La catéchèse d’aujourd’hui est consacrée à la vertu de la prudence. Avec la justice, la force d’âme et la tempérance, elle forme ce que l’on appelle les vertus cardinales, qui ne sont pas l’apanage des chrétiens, mais appartiennent au patrimoine de la sagesse antique, en particulier des philosophes grecs. C’est pourquoi l’un des thèmes les plus intéressants du travail de rencontre et d’inculturation fut précisément celui des vertus.
Dans les écrits médiévaux, la présentation des vertus n’est pas une simple énumération des qualités positives de l’âme. Reprenant les auteurs classiques à la lumière de la révélation chrétienne, les théologiens ont imaginé le septénaire des vertus – les trois vertus théologales et les quatre vertus cardinales – comme une sorte d’organisme vivant, où chaque vertu a un espace harmonieux à occuper. Il y a des vertus essentielles et des vertus accessoires : comme des piliers, des colonnes et des chapiteaux. En fait, je crois que l’architecture d’une cathédrale médiévale est une des meilleures images qu’on puisse utiliser pour restituer, en nous, l’idée de l’harmonie dans l’homme, ainsi que son attirance perpétuelle au bien.
Commençons donc par la prudence.
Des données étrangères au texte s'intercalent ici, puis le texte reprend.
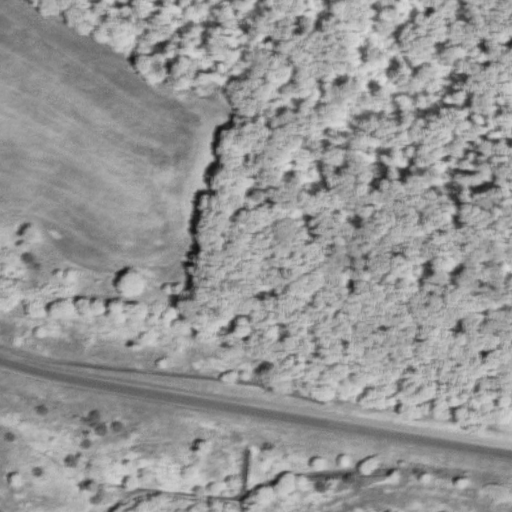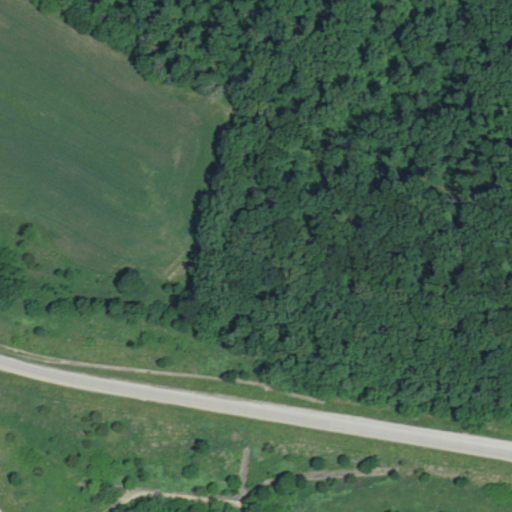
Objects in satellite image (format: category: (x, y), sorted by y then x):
road: (255, 405)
Ce n’est pas la vertu de la personne craintive, toujours hésitante quant à l’action à entreprendre. Non, cette interprétation de la prudence est erronée. Il ne s’agit pas non plus de la simple précaution. Accorder la primauté à la prudence signifie que l’action de l’homme est entre les mains de son intelligence et de sa liberté. La personne prudente est créative : elle raisonne, évalue, cherche à comprendre la complexité de la réalité et ne se laisse pas submerger par les émotions, la paresse, les pressions ou les illusions.
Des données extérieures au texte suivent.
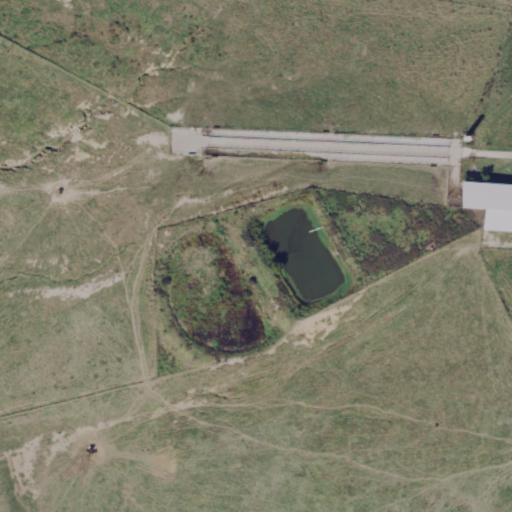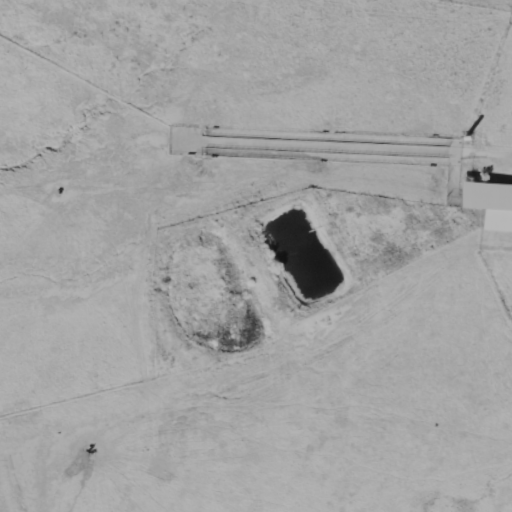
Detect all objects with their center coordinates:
building: (487, 204)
Dans un monde dominé par les apparences, par les pensées superficielles et par la banalité du bien et du mal, l’antique leçon sur la prudence mérite d’être retrouvée.
Saint Thomas, dans le sillage d’Aristote, l’appelait : « recta ratio agibilium ». C’est-à-dire, la capacité de gouverner les actions pour les orienter vers le bien. Pour cette raison, on l’appelait « le conducteur des vertus ». Prudent est celui ou celle qui est capable de choisir : tant qu’elle reste dans les livres, la vie est toujours facile, mais au milieu des vents et des vagues de la vie quotidienne, c’est une autre affaire, nous sommes souvent incertains et ne savons pas quelle direction prendre. Celui qui est prudent ne choisit pas au hasard : il sait d’abord ce qu’il veut, puis il réfléchit aux situations, se fait conseiller et, avec une vision large et une liberté intérieure, il choisit la voie à suivre.
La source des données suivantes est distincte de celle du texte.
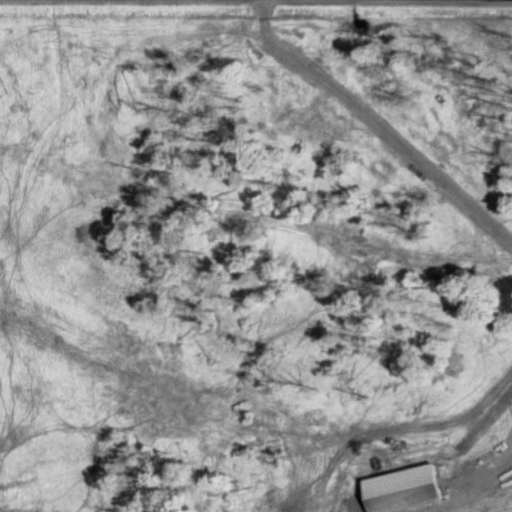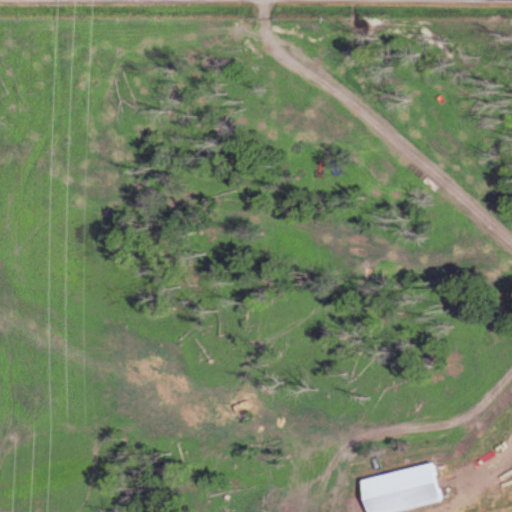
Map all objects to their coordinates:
building: (411, 489)
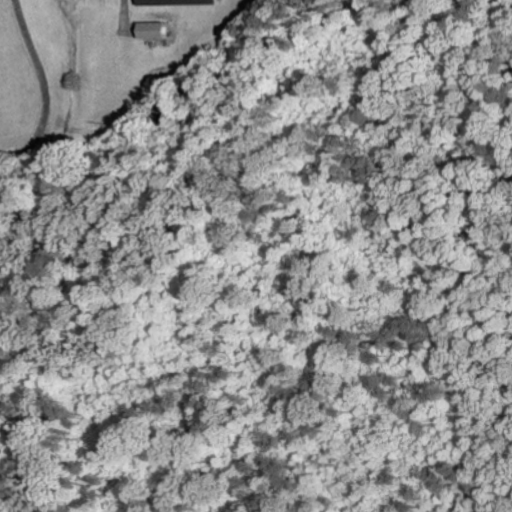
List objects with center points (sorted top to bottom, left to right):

Certes, cela ne veut pas dire qu’il ne peut pas se tromper, après tout nous restons des êtres humains, mais au moins il évitera les dérapages majeurs. Malheureusement, dans tous les milieux, il y a ceux qui ont tendance à écarter les problèmes par des plaisanteries superficielles ou à toujours susciter la controverse. La prudence, en revanche, est la qualité de celui qui est appelé à gouverner : il sait qu’administrer est difficile, qu’il y a de nombreux points de vue et qu’il faut essayer de les harmoniser, qu’il faut choisir non pas ce qui est bon pour quelques-uns, mais ce qui est bon pour tous.
La prudence enseigne aussi que, comme on dit, » le mieux est l’ennemi du bien « . En effet, dans certaines situations, avoir trop de zèle peut provoquer un désastre : cela peut ruiner une construction qui aurait besoin de passer par des étapes successives ; cela peut générer des conflits et des incompréhensions ; cela peut même déclencher des violences.La personne prudente sait conserver la mémoire du passé, non pas parce qu’elle a peur de l’avenir, mais parce qu’elle sait que la tradition est un patrimoine de sagesse. La vie est faite d’un chevauchement constant de choses anciennes et de choses nouvelles, et il n’est pas bon de toujours penser que le monde commence avec nous, que nous devons aborder les problèmes en partant de zéro. La personne prudente est également prévoyante. Une fois que l’on a décidé du but à atteindre, il faut se donner tous les moyens d’y parvenir.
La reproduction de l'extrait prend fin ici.